« Le gouvernement ne tombera pas », a assuré Georges-Louis Bouchez, président du MR, lors des Estivales des Réformateurs à Waterloo. « Nous n’avons pas le luxe de penser qu’il nous faut organiser de nouvelles élections », a prévenu Sammy Mahdi, président du CD & V, lors du débat politique de rentrée du Voka, le réseau des patrons flamands.
Bluff ou vrai risque ?
Au sein de l’Arizona, tous n’en sont pas aussi persuadés. Dans l’entourage du Premier ministre, on entend qu’en l’absence de compromis autour du budget, Bart De Wever pourrait aller remettre sa démission au roi. Au sein des Engagés, personne ne souhaite un retour aux urnes, mais l’objectif fixé par la majorité leur donne des sueurs froides.
Cet objectif, c’est une économie de 10 milliards d’euros pour l’horizon 2029. Ce mardi, le Premier ministre a entamé des réunions en bilatérales avec ses vice-Premiers ministres pour dégager des pistes budgétaires. Les négociations avec les cinq partenaires se tiendront en conclave au début du mois d’octobre. L’intention est d’en sortir avec un accord pour le discours de rentrée parlementaire (State of the union) prévu au mardi 13 octobre.

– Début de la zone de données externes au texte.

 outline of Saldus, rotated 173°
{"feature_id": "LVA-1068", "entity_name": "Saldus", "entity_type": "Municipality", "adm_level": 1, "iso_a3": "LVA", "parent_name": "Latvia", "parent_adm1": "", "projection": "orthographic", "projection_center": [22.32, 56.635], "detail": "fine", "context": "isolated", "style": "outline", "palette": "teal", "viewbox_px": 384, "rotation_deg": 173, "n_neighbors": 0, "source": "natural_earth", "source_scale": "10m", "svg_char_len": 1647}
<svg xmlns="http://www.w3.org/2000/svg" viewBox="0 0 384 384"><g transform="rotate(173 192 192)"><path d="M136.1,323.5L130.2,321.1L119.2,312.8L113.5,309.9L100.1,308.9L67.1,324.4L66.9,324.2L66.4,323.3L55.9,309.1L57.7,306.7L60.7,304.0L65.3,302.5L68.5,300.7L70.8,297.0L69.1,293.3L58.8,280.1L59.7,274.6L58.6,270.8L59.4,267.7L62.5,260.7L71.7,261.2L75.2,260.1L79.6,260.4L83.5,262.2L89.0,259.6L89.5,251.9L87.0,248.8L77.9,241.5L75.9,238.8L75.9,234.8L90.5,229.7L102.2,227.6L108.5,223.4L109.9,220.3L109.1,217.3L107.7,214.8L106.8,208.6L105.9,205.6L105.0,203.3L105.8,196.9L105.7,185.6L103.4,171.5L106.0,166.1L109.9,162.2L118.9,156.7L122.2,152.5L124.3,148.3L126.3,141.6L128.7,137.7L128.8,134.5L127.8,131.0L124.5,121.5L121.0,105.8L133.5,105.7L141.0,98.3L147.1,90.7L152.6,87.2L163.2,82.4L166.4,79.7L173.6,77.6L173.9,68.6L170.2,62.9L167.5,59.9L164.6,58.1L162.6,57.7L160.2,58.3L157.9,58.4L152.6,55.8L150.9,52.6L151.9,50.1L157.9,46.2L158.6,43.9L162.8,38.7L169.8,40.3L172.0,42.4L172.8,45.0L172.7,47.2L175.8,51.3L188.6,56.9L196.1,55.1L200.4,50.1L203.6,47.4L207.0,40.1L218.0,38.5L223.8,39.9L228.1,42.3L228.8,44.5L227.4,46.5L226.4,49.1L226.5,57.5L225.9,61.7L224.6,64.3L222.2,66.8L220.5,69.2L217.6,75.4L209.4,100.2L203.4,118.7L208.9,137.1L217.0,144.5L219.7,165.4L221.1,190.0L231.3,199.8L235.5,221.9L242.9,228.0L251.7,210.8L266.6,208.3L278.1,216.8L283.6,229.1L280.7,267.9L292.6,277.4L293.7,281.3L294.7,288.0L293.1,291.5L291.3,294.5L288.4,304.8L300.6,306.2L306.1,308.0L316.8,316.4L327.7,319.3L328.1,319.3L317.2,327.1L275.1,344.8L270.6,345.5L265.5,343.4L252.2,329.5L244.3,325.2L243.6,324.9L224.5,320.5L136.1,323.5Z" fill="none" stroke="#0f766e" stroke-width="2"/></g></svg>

Pour le professeur de science politique Dave Sinardet (VUB, Université Saint-Louis), ces échos sur une potentielle chute du gouvernement s’inscrivent dans une logique de « dramatisation » propre aux négociations. « Il est assez probable que l’on ait des phases de dramatisation dans les prochaines semaines, voire dans les prochains mois parce que la deadline d’octobre ne paraît plus très concrète. »
Instrumentalisation
Dave Sinardet rappelle qu’il y a un an, lorsque l’Arizona ne parvenait pas à s’entendre sur un budget, « le roi avait aussi été un peu instrumentalisé » pour faire pression sur les partenaires. À l’époque déjà, Bart De Wever avait indiqué qu’en l’absence de compromis, il mettrait un terme à sa mission de Premier ministre.

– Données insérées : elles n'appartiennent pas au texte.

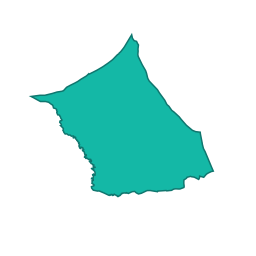 Nasarawa, Nassarawa, Nigeria, rotated 135°
{"feature_id": "59680162B9133954487337", "entity_name": "Nasarawa", "entity_type": "district", "adm_level": 2, "iso_a3": "NGA", "parent_name": "Nigeria", "parent_adm1": "Nassarawa", "projection": "equal_earth", "projection_center": [7.947, 8.329], "detail": "fine", "context": "isolated", "style": "filled", "palette": "teal", "viewbox_px": 256, "rotation_deg": 135, "n_neighbors": 0, "source": "geoboundaries", "source_scale": "gbopen_adm2", "svg_char_len": 4663}
<svg xmlns="http://www.w3.org/2000/svg" viewBox="0 0 256 256"><g transform="rotate(135 128 128)"><path d="M86.4,64.6L81.0,72.6L79.9,74.0L82.7,77.5L84.1,80.8L84.8,88.6L84.3,96.4L83.9,99.8L84.2,107.0L84.6,109.4L83.7,114.5L83.9,116.8L83.8,117.4L82.4,121.6L81.0,130.6L80.1,134.3L79.8,146.2L78.9,149.2L76.1,153.8L75.0,156.1L73.2,162.8L70.2,171.4L69.0,173.1L66.5,175.2L65.1,176.8L61.9,179.3L61.5,181.1L60.7,183.2L61.9,185.4L61.4,188.3L59.5,191.3L73.2,187.9L75.0,187.6L79.3,187.1L81.4,187.2L82.2,186.9L83.4,187.3L89.9,187.2L90.7,187.2L96.5,188.0L102.9,189.2L109.3,190.9L115.7,193.0L117.2,193.5L117.5,193.6L117.4,194.1L120.6,194.2L125.4,195.4L127.0,195.8L130.5,196.4L133.9,197.4L138.3,198.9L142.6,200.2L147.1,200.0L148.6,200.6L151.1,202.4L152.7,203.6L157.2,206.0L163.6,209.9L164.7,211.0L167.0,213.3L174.2,218.8L171.2,208.7L167.6,205.1L165.9,202.3L165.4,198.6L165.1,197.8L165.3,196.8L165.9,195.9L166.5,194.8L166.0,193.9L165.5,192.9L165.4,191.9L165.6,191.2L166.1,190.9L166.5,189.6L167.0,189.6L167.5,189.2L168.2,187.5L168.4,187.0L167.7,186.1L167.4,185.3L167.8,184.7L167.8,183.9L168.2,183.2L168.6,182.4L168.9,180.7L169.2,180.3L169.8,180.2L170.4,180.7L171.3,181.0L171.8,180.5L172.3,180.2L172.3,179.6L172.3,178.6L173.1,177.0L173.4,176.9L174.0,177.3L174.0,175.9L174.0,173.9L174.2,173.2L174.6,173.1L175.0,172.6L175.3,172.4L175.8,172.2L175.8,171.5L175.9,171.2L176.2,170.7L176.5,170.0L176.5,169.2L176.6,168.7L176.7,168.2L176.3,167.8L175.8,167.6L175.4,167.2L175.3,166.0L175.0,164.9L174.7,164.6L174.1,164.2L173.8,163.6L173.9,162.5L173.5,161.9L172.3,161.0L172.2,160.6L172.4,160.1L172.7,159.9L173.3,160.0L173.6,159.9L173.5,159.5L173.4,159.4L171.9,159.1L171.7,158.4L172.5,157.9L172.7,157.1L172.6,156.6L172.5,156.2L172.6,155.9L172.9,155.6L173.0,155.3L172.8,155.0L172.7,154.6L172.8,154.3L173.0,154.1L173.1,153.7L172.9,152.7L173.0,152.3L173.5,152.4L173.8,152.0L174.0,151.4L173.8,151.2L173.8,150.7L174.0,150.5L174.7,150.1L175.3,150.1L175.5,149.9L175.4,149.3L175.7,148.9L176.2,148.4L176.3,148.0L176.2,147.2L175.9,146.8L175.7,147.0L175.6,147.5L175.3,147.8L174.8,147.6L174.5,147.2L174.1,146.5L174.0,145.9L174.5,145.3L174.5,144.3L174.6,144.0L174.9,143.9L175.2,144.0L175.6,144.5L175.8,144.5L176.1,144.1L176.1,143.6L175.8,142.9L175.8,142.2L176.0,141.7L176.4,141.4L176.6,140.8L176.9,140.4L177.2,139.9L177.0,139.3L176.7,139.0L176.5,138.5L176.6,138.3L176.9,138.2L177.1,138.0L177.4,138.2L177.8,138.6L178.1,138.7L178.6,138.6L178.8,138.4L179.2,138.3L179.4,138.1L179.3,137.9L178.8,137.7L178.7,137.4L178.6,137.1L179.0,136.9L179.2,136.7L179.3,136.4L179.2,136.1L178.7,136.0L178.4,135.7L178.2,135.1L178.2,134.2L178.2,133.7L177.9,133.2L177.2,133.0L176.6,132.2L176.8,131.8L176.9,131.1L177.1,130.5L177.3,130.4L177.6,131.6L177.9,131.7L178.1,131.4L178.0,130.9L178.1,130.7L178.4,130.8L178.6,131.3L178.9,131.5L179.0,131.2L178.8,130.5L178.9,129.8L179.2,129.1L179.0,128.5L178.7,127.8L178.8,127.4L178.6,126.6L178.3,126.0L178.4,125.8L178.7,125.8L179.1,126.1L179.4,125.9L179.6,125.6L179.8,125.0L179.6,124.4L179.3,124.2L179.0,123.9L179.1,123.6L179.2,123.4L179.5,123.5L179.8,124.1L180.4,124.5L180.9,124.0L181.4,124.2L181.9,124.9L182.4,125.1L182.5,124.8L182.2,123.8L181.8,123.0L181.8,122.7L182.3,122.6L182.2,122.0L182.2,121.0L182.9,119.6L184.6,118.0L185.2,118.5L184.9,119.7L186.0,120.0L186.4,119.3L186.3,118.5L187.9,117.3L189.1,118.2L189.7,117.9L188.9,116.2L189.6,115.5L190.8,116.1L191.6,115.0L192.6,114.5L192.2,111.9L192.9,111.3L195.3,112.4L196.2,111.2L196.5,108.6L194.2,105.0L192.9,103.9L190.8,98.7L189.3,94.5L188.9,93.6L188.2,93.6L187.9,93.4L187.7,92.7L186.9,92.9L186.8,92.7L186.6,92.3L186.3,92.3L186.2,92.1L186.2,91.9L186.5,91.6L186.5,91.1L186.0,90.8L185.7,90.8L185.4,91.0L184.9,91.0L184.8,90.7L184.5,90.7L184.5,90.1L184.2,89.8L184.0,89.3L184.1,88.8L183.6,88.0L183.6,87.7L183.8,87.4L183.8,87.1L183.6,86.6L183.3,86.5L183.2,86.8L182.7,86.3L182.4,86.2L181.9,86.2L181.7,86.3L181.5,86.2L181.3,85.9L180.7,85.9L180.1,86.0L179.9,86.1L179.7,86.0L179.3,86.0L179.1,86.1L178.9,86.2L178.7,86.0L178.4,86.0L178.3,85.7L178.1,85.7L177.4,85.5L177.2,85.1L176.8,84.8L176.2,84.4L175.8,84.0L175.6,83.5L175.4,83.5L175.1,83.1L174.9,82.9L174.7,83.1L174.6,82.9L174.5,82.5L174.3,82.2L174.1,81.5L173.9,81.4L170.2,80.1L168.1,78.4L168.0,76.3L167.2,73.9L164.7,72.4L158.8,70.3L156.5,68.1L152.2,62.1L151.5,62.3L145.2,56.8L145.1,56.2L142.0,53.7L141.4,53.2L140.2,52.8L139.5,52.7L138.5,52.2L137.3,51.3L135.0,48.7L134.1,48.0L130.5,46.4L129.5,47.1L127.6,49.5L125.3,51.7L122.2,51.1L121.1,51.4L118.0,49.6L117.6,48.7L115.9,46.4L114.4,41.7L113.7,41.8L112.2,42.5L111.4,43.3L109.3,39.6L105.2,39.9L103.0,39.4L99.9,38.3L98.2,37.2L96.4,41.7L90.2,56.8L89.3,59.8L88.9,60.6L87.6,62.8L86.7,64.3L86.4,64.6Z" fill="#14b8a6" stroke="#0f766e" stroke-width="1.5"/></g></svg>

De Wever-GLB : vers un bras de fer ?
Cette fois-ci, l’effort sera encore plus ardu que celui de l’année précédente car les cinq partis ont clairement marqué leurs différences. La ligne rouge du MR ? Pas de nouvelles taxes et pas de glissement de TVA. Au CD & V ? Pas touche aux voitures de société. À la N-VA ? Il faut une orthodoxie budgétaire. Pour Les Engagés ? Il faudra trouver des recettes, donc inévitablement de nouvelles taxes. Chez Vooruit ? Le social et la santé doivent être défendus coûte que coûte.
Crédibilité en jeu
Pour autant, le politologue ne semble pas convaincu par l’idée que ce conclave puisse s’achever sur un éclatement de l’Arizona. Électoralement, l’Anversois ne voit pas l’intérêt que ces partis pourraient trouver à débrancher la prise. « Bart De Wever et la N-VA se sont fortement engagés pour ce budget. L’une des promesses de campagne les plus importantes de Bart De Wever était de remettre la Belgique en ordre sur le plan budgétaire. Or, ce n’est pas un grand succès pour des tas de raisons. Parvenir à un accord sur le budget, c’est le minimum pour que la N-VA puisse encore, de façon crédible, dire qu’elle a fait quelque chose dans ce gouvernement. »

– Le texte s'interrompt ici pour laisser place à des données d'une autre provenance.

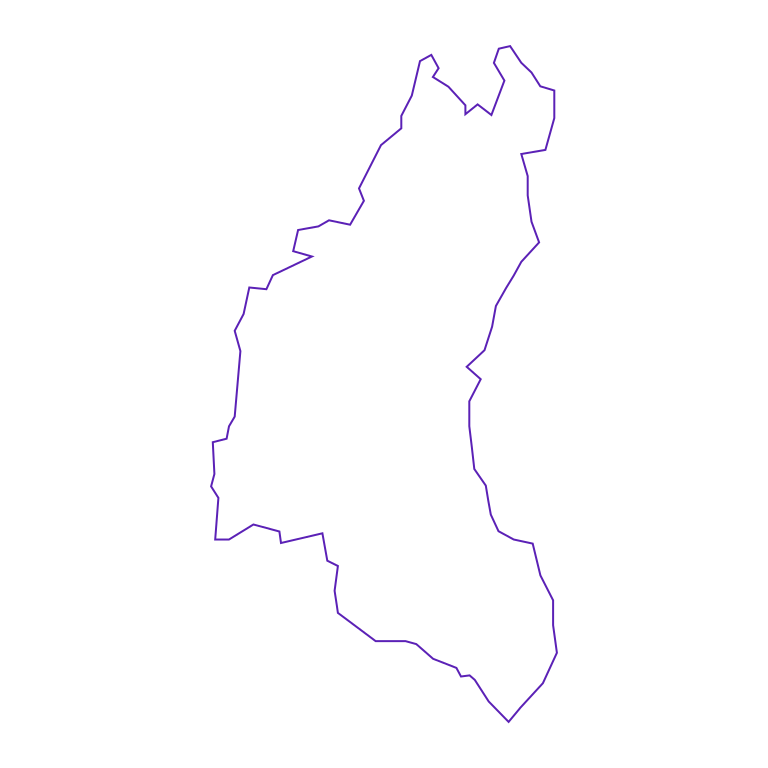 Alevga, Nicosia, Cyprus (Equal Earth projection)
{"feature_id": "46923920B64835616919063", "entity_name": "Alevga", "entity_type": "district", "adm_level": 2, "iso_a3": "CYP", "parent_name": "Cyprus", "parent_adm1": "Nicosia", "projection": "equal_earth", "projection_center": [32.609, 35.152], "detail": "fine", "context": "isolated", "style": "outline", "palette": "violet", "viewbox_px": 768, "rotation_deg": 0, "n_neighbors": 0, "source": "geoboundaries", "source_scale": "gbopen_adm2", "svg_char_len": 1265}
<svg xmlns="http://www.w3.org/2000/svg" viewBox="0 0 768 768"><path d="M519.9,708.3L520.0,708.1L542.9,683.2L556.9,652.8L553.1,625.2L553.1,600.3L540.4,575.4L532.7,543.6L513.7,539.5L498.5,531.2L490.8,514.6L488.3,500.8L485.8,485.6L474.3,469.0L471.8,446.9L469.3,426.2L469.3,401.3L480.7,379.2L466.7,366.8L484.5,350.2L492.1,326.7L495.9,306.0L506.1,288.0L513.7,275.6L521.3,261.8L539.1,242.4L531.5,221.7L527.7,195.4L527.7,176.1L521.3,154.0L545.4,149.9L554.3,118.1L554.3,90.5L540.3,86.3L531.5,72.5L521.3,62.8L510.1,46.1L498.8,48.7L493.9,62.9L504.4,80.6L491.4,115.0L477.6,104.4L465.4,114.2L465.4,105.3L448.4,86.7L432.9,77.0L438.6,68.2L431.3,54.9L420.0,61.1L411.8,95.6L401.3,115.9L401.3,128.3L381.0,145.1L359.0,188.4L363.9,200.8L350.1,224.7L329.0,220.3L318.4,226.4L298.1,230.0L293.2,251.2L311.9,256.5L272.9,275.1L266.4,289.2L249.3,287.5L243.6,314.0L234.7,330.8L240.4,351.1L234.7,416.6L229.0,426.3L226.6,438.7L212.8,442.2L214.4,474.0L211.1,486.4L218.4,497.9L215.2,539.5L229.0,539.5L253.4,524.5L279.4,531.5L281.0,543.0L322.4,533.3L327.3,560.7L337.9,566.0L334.6,590.8L336.8,605.3L337.9,612.9L375.6,641.1L405.4,641.1L416.3,644.1L433.1,658.8L456.4,667.9L461.0,676.5L469.6,675.4L474.8,679.9L488.7,701.5L508.6,721.9L519.9,708.3Z" fill="none" stroke="#5b21b6" stroke-width="2"/></svg>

Un échec serait problématique pour Bart De Wever mais en habile communicant dont la popularité ne faiblit pas dans les sondages, le Premier ministre trouverait le moyen de retomber sur ses pattes et ce, même si l’histoire politique belge montre que le parti qui provoque la chute d’un gouvernement gagne rarement les élections qui suivent.
Pour les autres partenaires, la chute serait plus douloureuse. En mal dans les sondages, ni le MR, ni le CD&V ou même Vooruit n’aurait intérêt à provoquer un retour aux urnes. À la rigueur, Les Engagés, en tant que parti centriste, pourraient se recaser avec d’autres formations.
« Le CD&V patauge, Vooruit sent le souffle brûlant du PTB dans son cou et le MR obtient de très mauvais résultats dans les sondages », résumait Bart Maddens dans une interview accordée à De Morgen fin août. « Personne ne brûle d’envie d’organiser de nouvelles élections, à l’exception de la N-VA, qui pourrait mener une campagne présidentielle autour de Bart De Wever. »
En cas de chute du gouvernement fédéral, ce seraient donc surtout les partis d’opposition, PTB et Vlaams Belang en tête, qui récolteraient les gains électoraux.